■ **WHAT TO PRODUCE**
Transcribe only the lines in the data below falling between the line with "left eye: (590, 721)" and the line with "right elbow: (86, 500)", including those two lines, and leave out any picture.

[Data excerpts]
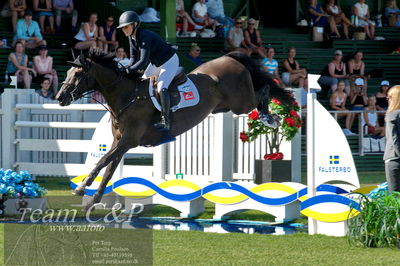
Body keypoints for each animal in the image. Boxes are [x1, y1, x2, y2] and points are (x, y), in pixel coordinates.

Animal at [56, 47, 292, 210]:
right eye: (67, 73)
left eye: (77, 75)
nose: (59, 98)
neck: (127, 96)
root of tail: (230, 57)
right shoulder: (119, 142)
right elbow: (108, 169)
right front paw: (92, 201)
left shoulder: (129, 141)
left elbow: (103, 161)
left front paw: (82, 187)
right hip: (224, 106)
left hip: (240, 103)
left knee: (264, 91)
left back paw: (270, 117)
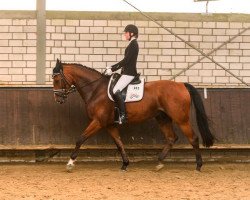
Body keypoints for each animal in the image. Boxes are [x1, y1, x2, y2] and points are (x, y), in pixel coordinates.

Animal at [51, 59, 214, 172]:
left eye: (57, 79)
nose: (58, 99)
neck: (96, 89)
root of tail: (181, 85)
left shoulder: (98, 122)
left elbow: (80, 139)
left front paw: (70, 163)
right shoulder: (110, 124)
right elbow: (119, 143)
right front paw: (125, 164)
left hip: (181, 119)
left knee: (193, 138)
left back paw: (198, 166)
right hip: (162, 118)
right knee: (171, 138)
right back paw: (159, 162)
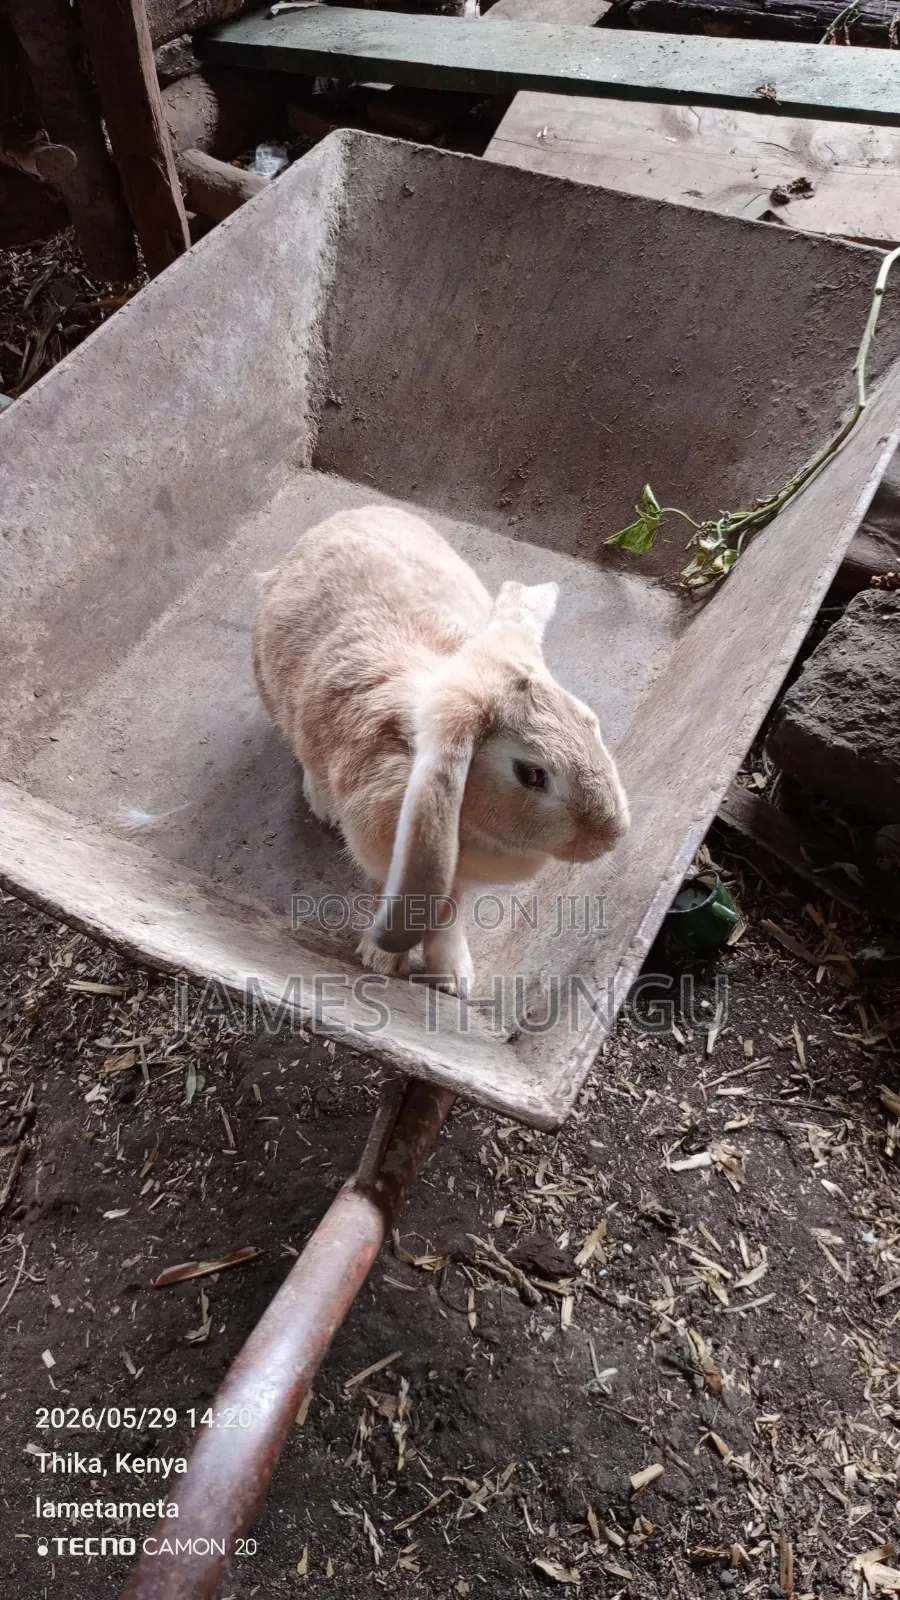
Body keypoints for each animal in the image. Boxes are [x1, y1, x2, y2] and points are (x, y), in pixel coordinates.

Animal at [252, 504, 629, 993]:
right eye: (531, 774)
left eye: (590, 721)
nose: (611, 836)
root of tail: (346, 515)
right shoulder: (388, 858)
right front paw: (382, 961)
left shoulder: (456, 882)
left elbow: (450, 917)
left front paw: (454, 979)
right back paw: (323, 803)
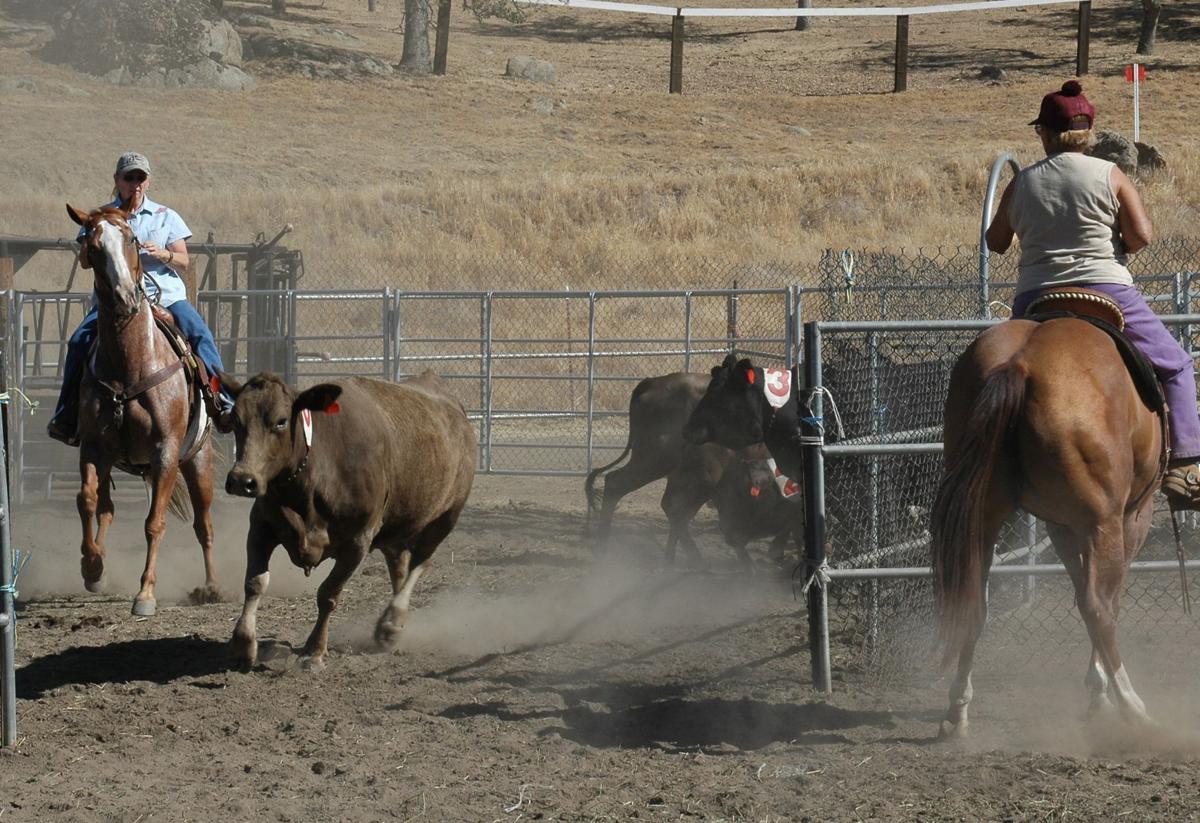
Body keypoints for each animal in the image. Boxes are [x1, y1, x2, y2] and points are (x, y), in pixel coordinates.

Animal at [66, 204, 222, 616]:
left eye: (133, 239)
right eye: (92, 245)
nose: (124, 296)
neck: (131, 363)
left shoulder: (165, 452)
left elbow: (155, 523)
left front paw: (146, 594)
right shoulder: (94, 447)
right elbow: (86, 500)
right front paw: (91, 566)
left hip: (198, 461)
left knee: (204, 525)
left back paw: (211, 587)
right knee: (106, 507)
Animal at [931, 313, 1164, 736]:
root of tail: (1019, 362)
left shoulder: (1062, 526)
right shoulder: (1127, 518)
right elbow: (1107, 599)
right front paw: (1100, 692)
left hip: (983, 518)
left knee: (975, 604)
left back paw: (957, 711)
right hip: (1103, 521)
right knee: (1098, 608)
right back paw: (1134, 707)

■ **OUTPUT FOR THIS EXERCISE**
left eye: (590, 721)
nose: (611, 836)
root of tail: (346, 515)
right shoulder: (388, 858)
right front paw: (382, 961)
left shoulder: (456, 882)
left elbow: (450, 917)
left front paw: (454, 979)
right back paw: (323, 803)
Body keypoints for each animal in the image. Boxes are [x1, y1, x2, y2] and points are (x, y), in pixel coordinates.

Animal at [66, 204, 222, 616]:
left eye: (133, 239)
right eye: (92, 245)
nose: (124, 296)
neck: (131, 363)
left shoulder: (165, 452)
left elbow: (155, 523)
left front paw: (146, 594)
right shoulder: (94, 447)
right elbow: (86, 500)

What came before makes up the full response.